*Instructions to follow*.
Could you write out the records below exactly as they appear?

BEGIN Records provided

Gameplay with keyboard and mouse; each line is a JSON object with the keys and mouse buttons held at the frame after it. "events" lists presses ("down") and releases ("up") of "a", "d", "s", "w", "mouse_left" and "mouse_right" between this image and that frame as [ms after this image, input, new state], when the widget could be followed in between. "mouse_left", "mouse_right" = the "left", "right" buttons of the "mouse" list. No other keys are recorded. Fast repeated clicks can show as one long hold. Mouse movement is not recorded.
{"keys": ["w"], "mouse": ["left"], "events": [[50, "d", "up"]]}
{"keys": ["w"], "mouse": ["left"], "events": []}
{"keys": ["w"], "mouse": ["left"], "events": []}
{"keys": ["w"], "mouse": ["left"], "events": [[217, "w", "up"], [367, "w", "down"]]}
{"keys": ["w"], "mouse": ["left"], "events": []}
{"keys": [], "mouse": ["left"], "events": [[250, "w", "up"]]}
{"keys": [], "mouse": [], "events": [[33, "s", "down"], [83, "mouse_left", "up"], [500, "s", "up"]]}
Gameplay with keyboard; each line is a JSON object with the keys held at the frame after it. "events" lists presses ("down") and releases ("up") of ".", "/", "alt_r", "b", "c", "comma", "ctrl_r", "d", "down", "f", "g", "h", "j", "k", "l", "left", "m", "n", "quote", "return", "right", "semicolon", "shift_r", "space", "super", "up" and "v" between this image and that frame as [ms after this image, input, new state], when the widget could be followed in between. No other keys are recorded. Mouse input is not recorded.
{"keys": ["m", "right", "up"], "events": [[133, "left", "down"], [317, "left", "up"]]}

END Records provided

*Exercise solution*.
Gameplay with keyboard and mouse; each line is a JSON object with the keys and mouse buttons held at the frame after it. "events" lists presses ("down") and releases ("up") of "a", "d", "s", "w", "mouse_left" and "mouse_right" between this image and that frame as [ms after this image, input, new state], when the widget could be followed in between. "mouse_left", "mouse_right" = the "left", "right" buttons of the "mouse" list. No other keys are recorded. Fast repeated clicks can show as one long hold. Mouse movement is not recorded.
{"keys": ["w"], "mouse": ["left"], "events": [[50, "d", "up"]]}
{"keys": ["w"], "mouse": ["left"], "events": []}
{"keys": ["w"], "mouse": ["left"], "events": []}
{"keys": ["w"], "mouse": ["left"], "events": [[217, "w", "up"], [367, "w", "down"]]}
{"keys": ["w"], "mouse": ["left"], "events": []}
{"keys": [], "mouse": ["left"], "events": [[250, "w", "up"]]}
{"keys": [], "mouse": [], "events": [[33, "s", "down"], [83, "mouse_left", "up"], [500, "s", "up"]]}
Gameplay with keyboard; each line is a JSON object with the keys held at the frame after it. "events" lists presses ("down") and releases ("up") of ".", "/", "alt_r", "b", "c", "comma", "ctrl_r", "d", "down", "f", "g", "h", "j", "k", "l", "left", "m", "n", "quote", "return", "right", "semicolon", "shift_r", "space", "super", "up" and "v" between this image and that frame as [ms after this image, input, new state], when the widget could be followed in between. No other keys are recorded. Mouse input is not recorded.
{"keys": ["m", "right", "up"], "events": [[133, "left", "down"], [317, "left", "up"]]}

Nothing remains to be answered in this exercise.